1.1 Download the discretized (no numerical attributes), cleaned-up training and test datasets from here. The data is in Attribute-Relation File Format (ARFF), which is documented here.

1.2 Implement the ID3 decision tree learner, as described in Chapter 8 of Duda et al. or Chapter 3 of Mitchell. Another very good description of the algorithm can be found in the original ID3 paper [1], which is pretty readable (pdf). You may program in C/C++, Python, Java or MATLAB. Your program should assume input in the above format. For initial debugging, it is recommended that you construct a very simple data set (e.g., based on a boolean formula) and test your program on it.1.3 Implement split stopping using chi-square test. The test-statistic is:

\[ \sum_{i=1}^v \frac{(p_i-p'_i)^2}{p'_i} + \frac{(n_i-n'_i)^2}{n'_i} \]

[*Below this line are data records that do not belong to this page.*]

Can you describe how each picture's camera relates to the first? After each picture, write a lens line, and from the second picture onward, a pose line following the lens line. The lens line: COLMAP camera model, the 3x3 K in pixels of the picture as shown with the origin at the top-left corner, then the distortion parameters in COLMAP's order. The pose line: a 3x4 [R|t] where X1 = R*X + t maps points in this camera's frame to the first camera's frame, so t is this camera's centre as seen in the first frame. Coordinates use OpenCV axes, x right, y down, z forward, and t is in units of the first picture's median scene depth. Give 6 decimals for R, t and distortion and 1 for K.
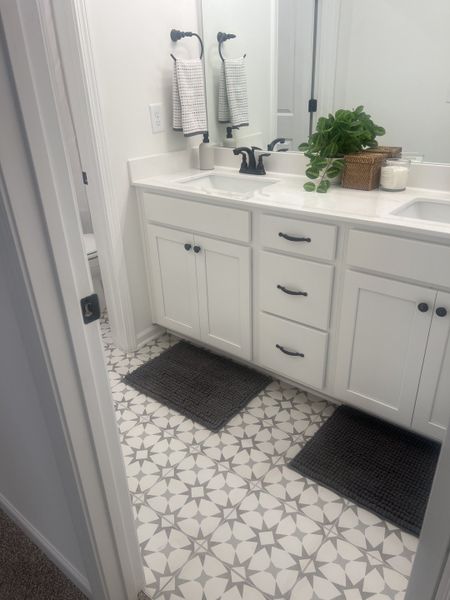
lens RADIAL K [[448.1, 0, 226.8], [0, 448.1, 302.0], [0, 0, 1]] dist [0.048199, -0.046799]
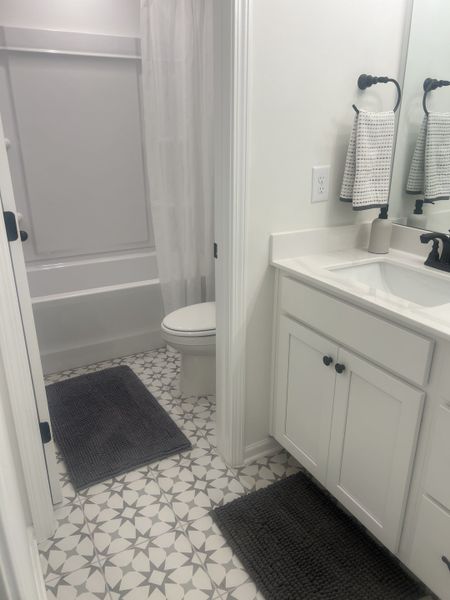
lens RADIAL K [[448.1, 0, 221.3], [0, 448.1, 300.5], [0, 0, 1]] dist [0.048199, -0.046799]
pose [[0.920447, 0.164440, -0.354594, -0.005211], [-0.199472, 0.977789, -0.064345, -0.128345], [0.336137, 0.129958, 0.932804, 0.249303]]
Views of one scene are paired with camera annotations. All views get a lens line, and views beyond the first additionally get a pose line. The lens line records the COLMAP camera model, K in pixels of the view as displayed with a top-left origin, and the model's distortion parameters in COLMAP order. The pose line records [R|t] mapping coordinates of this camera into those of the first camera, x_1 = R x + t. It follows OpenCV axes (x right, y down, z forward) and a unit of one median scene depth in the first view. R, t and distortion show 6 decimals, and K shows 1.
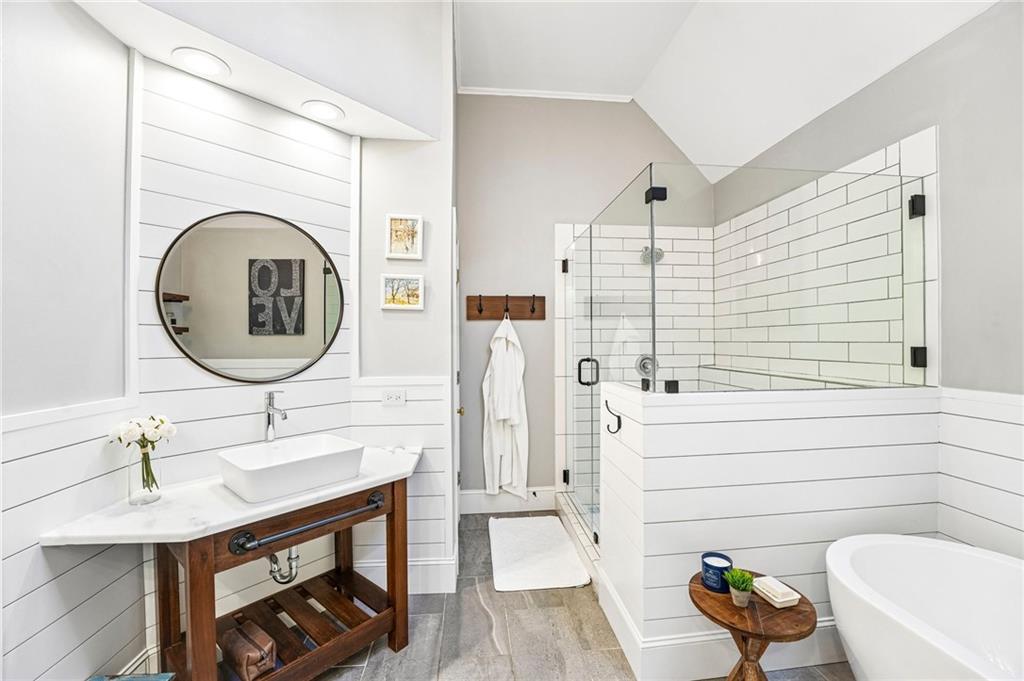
lens RADIAL K [[413.4, 0, 510.2], [0, 413.4, 340.7], [0, 0, 1]] dist [-0.028949, 0.004065]
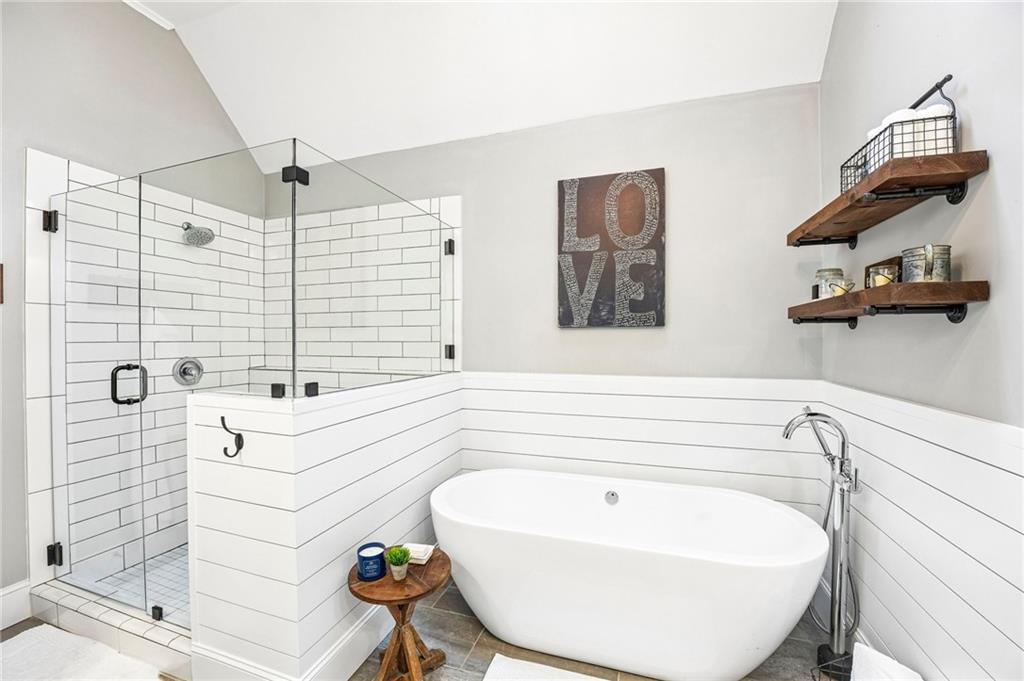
lens RADIAL K [[413.4, 0, 510.2], [0, 413.4, 340.7], [0, 0, 1]] dist [-0.028949, 0.004065]
pose [[0.414165, 0.001548, 0.910200, -0.228389], [-0.001904, 0.999998, -0.000834, 0.001003], [-0.910200, -0.001388, 0.414167, 0.182646]]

where \(p_i\) is the number of positive/true instances (i.e. customers who will stay on the website) in the i-th child, \(p'_i\) is the expected number of positive instances in the i-th child, \(n_i\) is the number of negative instances in the i-th child and \(n_i\) is the expected number of negative instances in the i-th child. The degree of freedom is v-1. For more detailed explanation, see 'page 93' of the original ID3 paper [1]. Duda et al. 8.3.3 also provides some details on chi-square test. (If you forgot all you learned in Stat 101, check out Appendix A.6 in Duda et al.)

1.4 Use your algorithm to train a decision tree classifier and report accuracy on the test set. Compare accuracies by varying the confidence level in determining split stopping. Use 99%, 95% and 0% (i.e., you always grow the full tree).

**Problem writeup: **

- A high-level description on how your code works.
- The accuracies you obtain under various settings.
- Explain which options work well and why.
- Try to interpret your best performing tree. What path from root to leaf seems to explain the largest fraction of the true-labeled training data? False-labeled? Express these paths as English sentences; do they make sense?
- If all your accuracies are low, tell us what you have tried to improve the accuracies and what you suspect is failing.

**Extra-credit:** Try to improve the predictive accuracy you obtained above. There are many approaches you could try. You could construct new attributes from the existing ones and augment the examples with them. You could try alternative classification techniques, or modify one that you used above. You could also go to the raw clickstream data provided on the KDD Cup website (this is separate from the data aggregated by session) and create new attributes directly from it. Note that this dataset is very large. A bunch of potentially useful pointers and free software can be found at KDnuggets.

[1] J. R. Quinlan, 'Induction of decision trees.' Machine Learning 1 (1) (1986): 81-106 (pdf)

2.1 (Mitchell 10.5) Apply inverse resolution in propositional form to the clauses $C = A \lor B, C_1 = A \lor B \lor G$. Give at least two possible results for $C_2$.

2.2 (Mitchell 10.6) Apply inverse resolution to the clauses $C = R(B,x) \lor P(x,A), C_1 = S(B,y) \lor R(z,x)$. Give at least four possible results for $C_2$. Here $A$ and $B$ are constants, $x$ and $y$ are variables.